## THE PROBLEM
Repeat every record exactly, omitting the pictures.

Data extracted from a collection
• • • • • • •

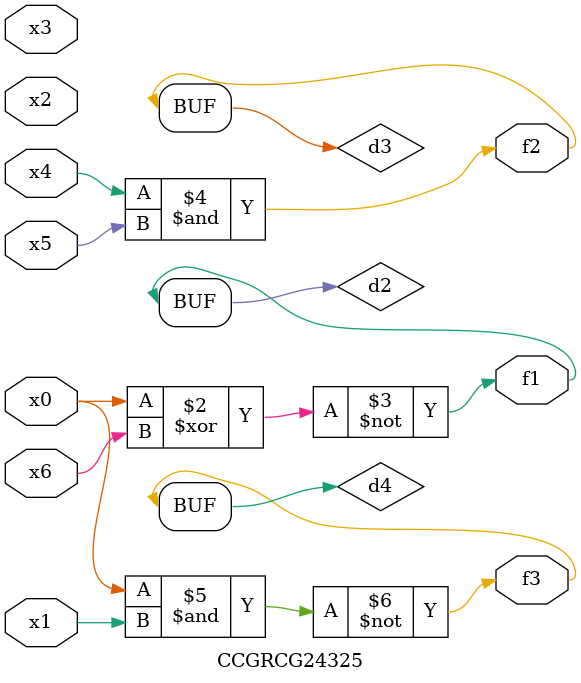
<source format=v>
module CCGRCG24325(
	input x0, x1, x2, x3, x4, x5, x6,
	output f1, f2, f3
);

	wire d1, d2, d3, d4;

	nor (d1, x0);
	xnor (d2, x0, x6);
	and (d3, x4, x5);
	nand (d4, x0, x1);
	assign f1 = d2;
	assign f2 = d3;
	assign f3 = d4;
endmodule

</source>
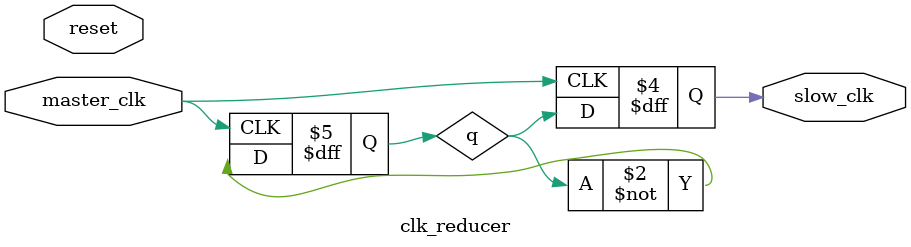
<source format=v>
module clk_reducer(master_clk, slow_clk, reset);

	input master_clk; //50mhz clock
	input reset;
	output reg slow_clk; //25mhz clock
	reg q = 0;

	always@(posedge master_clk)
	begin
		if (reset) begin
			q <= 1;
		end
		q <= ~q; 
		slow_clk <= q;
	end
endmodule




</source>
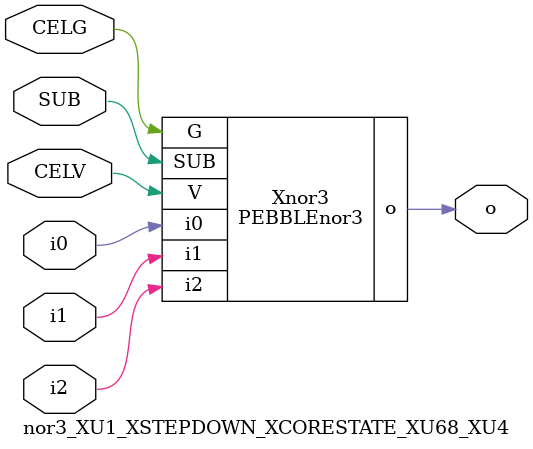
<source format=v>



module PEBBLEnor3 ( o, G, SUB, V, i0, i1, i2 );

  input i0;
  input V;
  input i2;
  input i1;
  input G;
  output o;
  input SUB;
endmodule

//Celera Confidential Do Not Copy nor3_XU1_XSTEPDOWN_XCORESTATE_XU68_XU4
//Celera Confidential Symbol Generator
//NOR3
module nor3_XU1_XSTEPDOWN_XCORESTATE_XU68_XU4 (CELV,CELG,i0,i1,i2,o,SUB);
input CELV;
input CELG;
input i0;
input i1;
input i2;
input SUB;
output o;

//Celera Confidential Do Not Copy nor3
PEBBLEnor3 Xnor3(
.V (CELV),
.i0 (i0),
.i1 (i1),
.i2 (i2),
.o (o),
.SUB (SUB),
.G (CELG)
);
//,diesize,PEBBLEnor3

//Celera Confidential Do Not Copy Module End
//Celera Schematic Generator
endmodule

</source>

• • • • • • •

## WRITTEN SOLUTION
<source format=v>
module CCGRCG24325(
	input x0, x1, x2, x3, x4, x5, x6,
	output f1, f2, f3
);

	wire d1, d2, d3, d4;

	nor (d1, x0);
	xnor (d2, x0, x6);
	and (d3, x4, x5);
	nand (d4, x0, x1);
	assign f1 = d2;
	assign f2 = d3;
	assign f3 = d4;
endmodule

</source>
<source format=v>
module clk_reducer(master_clk, slow_clk, reset);

	input master_clk; //50mhz clock
	input reset;
	output reg slow_clk; //25mhz clock
	reg q = 0;

	always@(posedge master_clk)
	begin
		if (reset) begin
			q <= 1;
		end
		q <= ~q; 
		slow_clk <= q;
	end
endmodule




</source>
<source format=v>



module PEBBLEnor3 ( o, G, SUB, V, i0, i1, i2 );

  input i0;
  input V;
  input i2;
  input i1;
  input G;
  output o;
  input SUB;
endmodule

//Celera Confidential Do Not Copy nor3_XU1_XSTEPDOWN_XCORESTATE_XU68_XU4
//Celera Confidential Symbol Generator
//NOR3
module nor3_XU1_XSTEPDOWN_XCORESTATE_XU68_XU4 (CELV,CELG,i0,i1,i2,o,SUB);
input CELV;
input CELG;
input i0;
input i1;
input i2;
input SUB;
output o;

//Celera Confidential Do Not Copy nor3
PEBBLEnor3 Xnor3(
.V (CELV),
.i0 (i0),
.i1 (i1),
.i2 (i2),
.o (o),
.SUB (SUB),
.G (CELG)
);
//,diesize,PEBBLEnor3

//Celera Confidential Do Not Copy Module End
//Celera Schematic Generator
endmodule

</source>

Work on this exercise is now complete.